■ INPUT FOR THIS TASK:
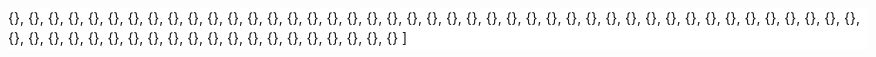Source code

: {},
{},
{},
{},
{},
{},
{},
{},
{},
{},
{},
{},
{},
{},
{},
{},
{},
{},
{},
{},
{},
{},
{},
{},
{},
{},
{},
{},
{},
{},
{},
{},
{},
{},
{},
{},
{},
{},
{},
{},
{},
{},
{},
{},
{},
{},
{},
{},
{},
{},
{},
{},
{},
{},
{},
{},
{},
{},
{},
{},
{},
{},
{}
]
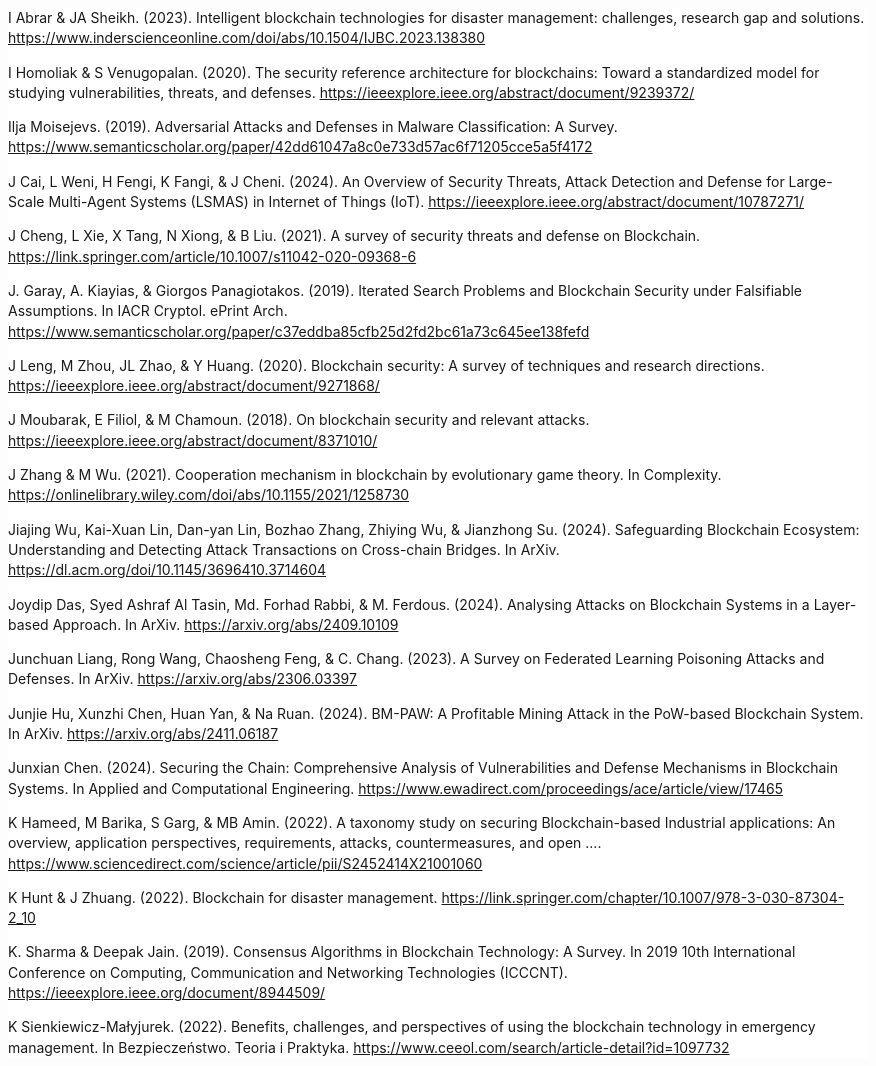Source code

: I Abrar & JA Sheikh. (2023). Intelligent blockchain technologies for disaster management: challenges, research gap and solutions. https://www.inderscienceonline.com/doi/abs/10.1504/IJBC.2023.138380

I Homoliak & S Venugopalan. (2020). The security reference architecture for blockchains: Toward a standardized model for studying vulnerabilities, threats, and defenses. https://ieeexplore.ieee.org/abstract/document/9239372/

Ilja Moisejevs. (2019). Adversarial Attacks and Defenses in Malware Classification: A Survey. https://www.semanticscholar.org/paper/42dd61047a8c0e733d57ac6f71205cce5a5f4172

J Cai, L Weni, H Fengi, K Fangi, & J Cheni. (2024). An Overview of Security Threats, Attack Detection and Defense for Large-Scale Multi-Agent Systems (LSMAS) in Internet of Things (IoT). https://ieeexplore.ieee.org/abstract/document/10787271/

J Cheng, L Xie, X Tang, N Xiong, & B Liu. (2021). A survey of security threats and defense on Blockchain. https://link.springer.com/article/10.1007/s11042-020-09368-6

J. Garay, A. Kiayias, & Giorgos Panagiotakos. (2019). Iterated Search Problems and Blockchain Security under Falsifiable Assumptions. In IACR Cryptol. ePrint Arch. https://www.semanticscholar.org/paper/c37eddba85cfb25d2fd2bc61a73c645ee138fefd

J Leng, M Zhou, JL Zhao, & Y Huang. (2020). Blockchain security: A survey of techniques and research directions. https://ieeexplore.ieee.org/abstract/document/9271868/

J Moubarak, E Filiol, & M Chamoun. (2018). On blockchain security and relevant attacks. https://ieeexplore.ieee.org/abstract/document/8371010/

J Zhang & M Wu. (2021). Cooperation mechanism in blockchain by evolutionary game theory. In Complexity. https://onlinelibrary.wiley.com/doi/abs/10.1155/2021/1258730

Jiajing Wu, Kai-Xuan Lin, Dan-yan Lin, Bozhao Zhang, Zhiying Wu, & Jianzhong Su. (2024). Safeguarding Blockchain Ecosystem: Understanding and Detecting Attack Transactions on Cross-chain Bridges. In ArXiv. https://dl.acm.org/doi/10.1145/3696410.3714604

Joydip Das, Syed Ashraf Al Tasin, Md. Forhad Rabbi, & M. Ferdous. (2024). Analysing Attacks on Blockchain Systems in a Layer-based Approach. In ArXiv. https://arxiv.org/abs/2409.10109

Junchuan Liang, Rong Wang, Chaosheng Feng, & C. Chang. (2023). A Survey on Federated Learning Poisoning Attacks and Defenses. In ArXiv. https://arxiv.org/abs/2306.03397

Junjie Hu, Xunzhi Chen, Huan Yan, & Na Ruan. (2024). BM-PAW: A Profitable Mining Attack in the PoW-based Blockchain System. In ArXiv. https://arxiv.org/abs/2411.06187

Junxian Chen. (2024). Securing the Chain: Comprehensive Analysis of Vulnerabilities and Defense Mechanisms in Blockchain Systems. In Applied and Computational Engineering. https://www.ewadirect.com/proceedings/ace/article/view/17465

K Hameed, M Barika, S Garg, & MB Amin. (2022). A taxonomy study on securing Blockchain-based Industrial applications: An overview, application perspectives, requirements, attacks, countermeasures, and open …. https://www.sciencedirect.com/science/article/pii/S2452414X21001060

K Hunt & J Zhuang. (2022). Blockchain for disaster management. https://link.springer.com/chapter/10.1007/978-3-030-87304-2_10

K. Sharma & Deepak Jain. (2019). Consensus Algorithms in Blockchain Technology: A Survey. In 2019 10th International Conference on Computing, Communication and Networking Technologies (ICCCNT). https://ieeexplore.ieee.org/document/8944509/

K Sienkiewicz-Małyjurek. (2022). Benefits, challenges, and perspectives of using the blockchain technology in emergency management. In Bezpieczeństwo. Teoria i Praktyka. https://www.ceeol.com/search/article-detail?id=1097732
---
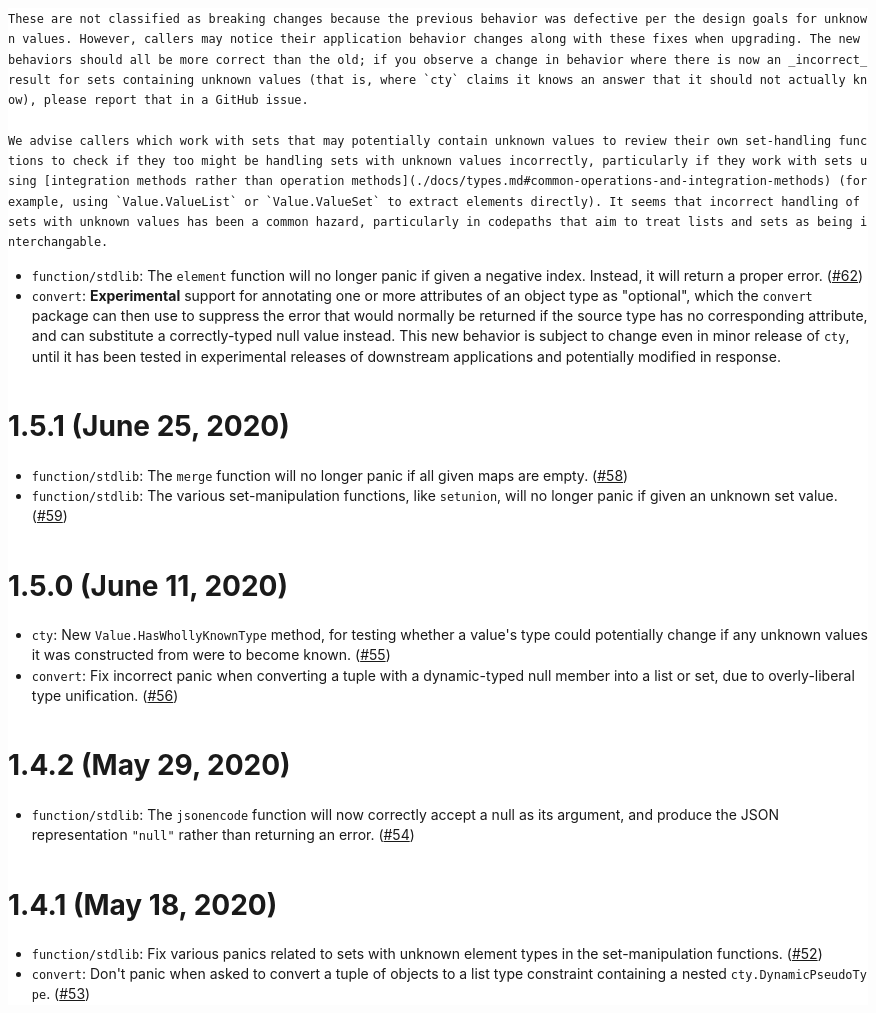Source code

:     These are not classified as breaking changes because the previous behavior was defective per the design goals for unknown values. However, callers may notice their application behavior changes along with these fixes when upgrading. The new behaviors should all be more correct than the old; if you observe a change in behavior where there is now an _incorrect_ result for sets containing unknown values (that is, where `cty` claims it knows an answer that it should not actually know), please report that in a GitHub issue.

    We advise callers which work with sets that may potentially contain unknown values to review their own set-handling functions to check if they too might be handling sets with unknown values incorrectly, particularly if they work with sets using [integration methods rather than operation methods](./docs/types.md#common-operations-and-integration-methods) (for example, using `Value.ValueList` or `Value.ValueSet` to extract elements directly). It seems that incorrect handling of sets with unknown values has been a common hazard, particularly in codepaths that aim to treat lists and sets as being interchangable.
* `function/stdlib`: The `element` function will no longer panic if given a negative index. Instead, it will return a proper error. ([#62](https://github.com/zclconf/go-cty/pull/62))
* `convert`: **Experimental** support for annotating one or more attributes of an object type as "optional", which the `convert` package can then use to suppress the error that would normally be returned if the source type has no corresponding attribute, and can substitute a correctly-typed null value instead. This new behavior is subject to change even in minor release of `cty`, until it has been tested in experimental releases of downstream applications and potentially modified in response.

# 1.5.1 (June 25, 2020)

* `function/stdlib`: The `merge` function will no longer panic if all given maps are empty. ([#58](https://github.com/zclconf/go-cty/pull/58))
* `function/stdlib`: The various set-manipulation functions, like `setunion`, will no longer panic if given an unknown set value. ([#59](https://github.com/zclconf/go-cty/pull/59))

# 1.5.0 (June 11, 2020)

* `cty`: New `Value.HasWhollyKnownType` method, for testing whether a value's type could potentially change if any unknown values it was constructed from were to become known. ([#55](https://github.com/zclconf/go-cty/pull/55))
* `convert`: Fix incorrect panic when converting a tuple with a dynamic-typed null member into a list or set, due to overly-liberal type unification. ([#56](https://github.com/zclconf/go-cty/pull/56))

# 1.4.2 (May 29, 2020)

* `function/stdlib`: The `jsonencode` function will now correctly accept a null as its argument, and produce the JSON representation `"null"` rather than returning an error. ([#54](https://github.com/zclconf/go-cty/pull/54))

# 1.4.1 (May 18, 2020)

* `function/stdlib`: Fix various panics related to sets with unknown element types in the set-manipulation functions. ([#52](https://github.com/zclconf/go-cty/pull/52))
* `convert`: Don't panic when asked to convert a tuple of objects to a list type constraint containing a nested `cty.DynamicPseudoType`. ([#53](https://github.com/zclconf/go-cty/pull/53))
---
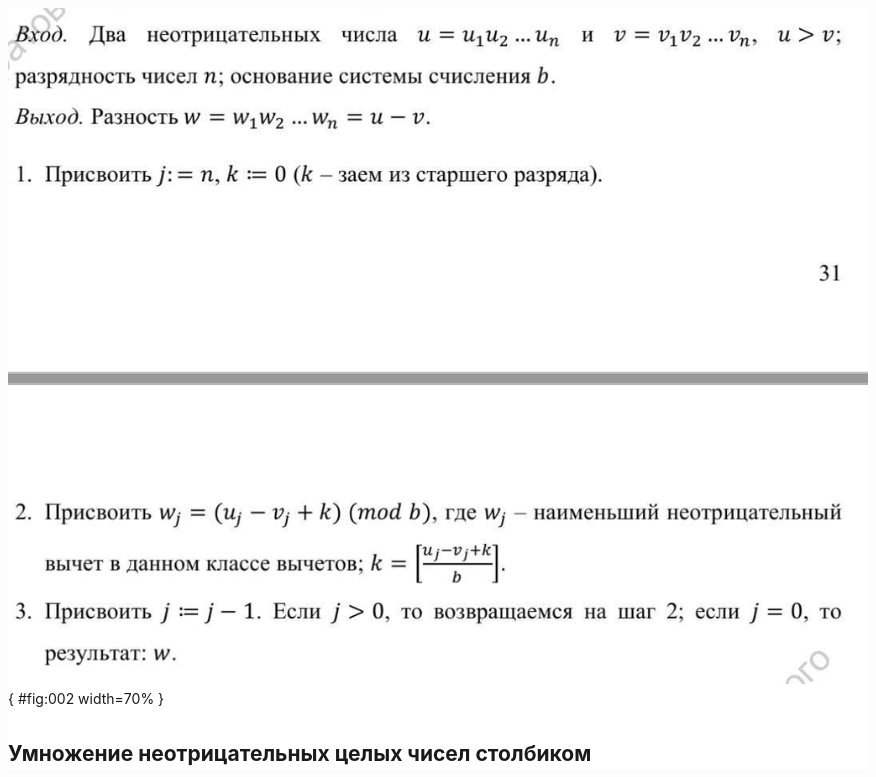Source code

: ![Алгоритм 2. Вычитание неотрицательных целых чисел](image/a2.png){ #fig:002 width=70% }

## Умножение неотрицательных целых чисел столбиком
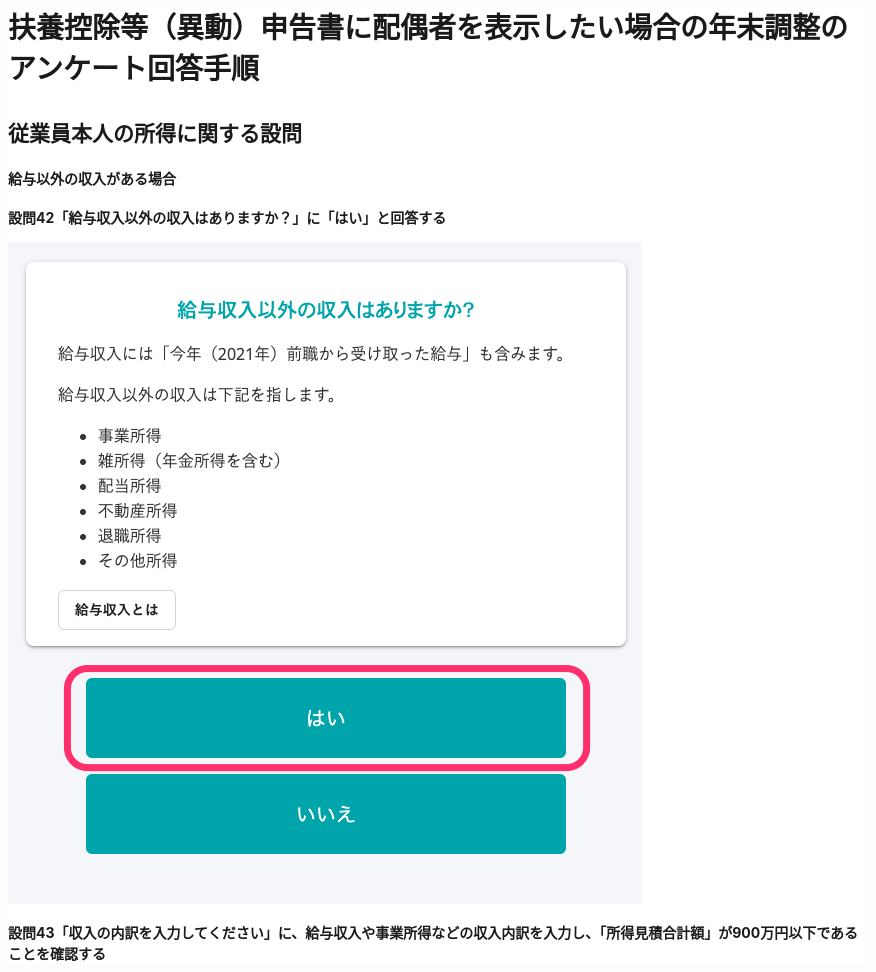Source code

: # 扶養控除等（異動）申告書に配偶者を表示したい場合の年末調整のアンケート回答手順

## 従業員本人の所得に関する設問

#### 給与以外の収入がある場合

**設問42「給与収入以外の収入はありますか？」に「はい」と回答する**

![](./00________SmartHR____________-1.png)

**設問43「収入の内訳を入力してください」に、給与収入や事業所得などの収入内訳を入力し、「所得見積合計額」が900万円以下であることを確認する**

■ REQUIRED WORK: For each line above that contains the word "целых", make a copy.

■ EXPECTED ANSWER:
: ![Алгоритм 2. Вычитание неотрицательных целых чисел](image/a2.png){ #fig:002 width=70% }
## Умножение неотрицательных целых чисел столбиком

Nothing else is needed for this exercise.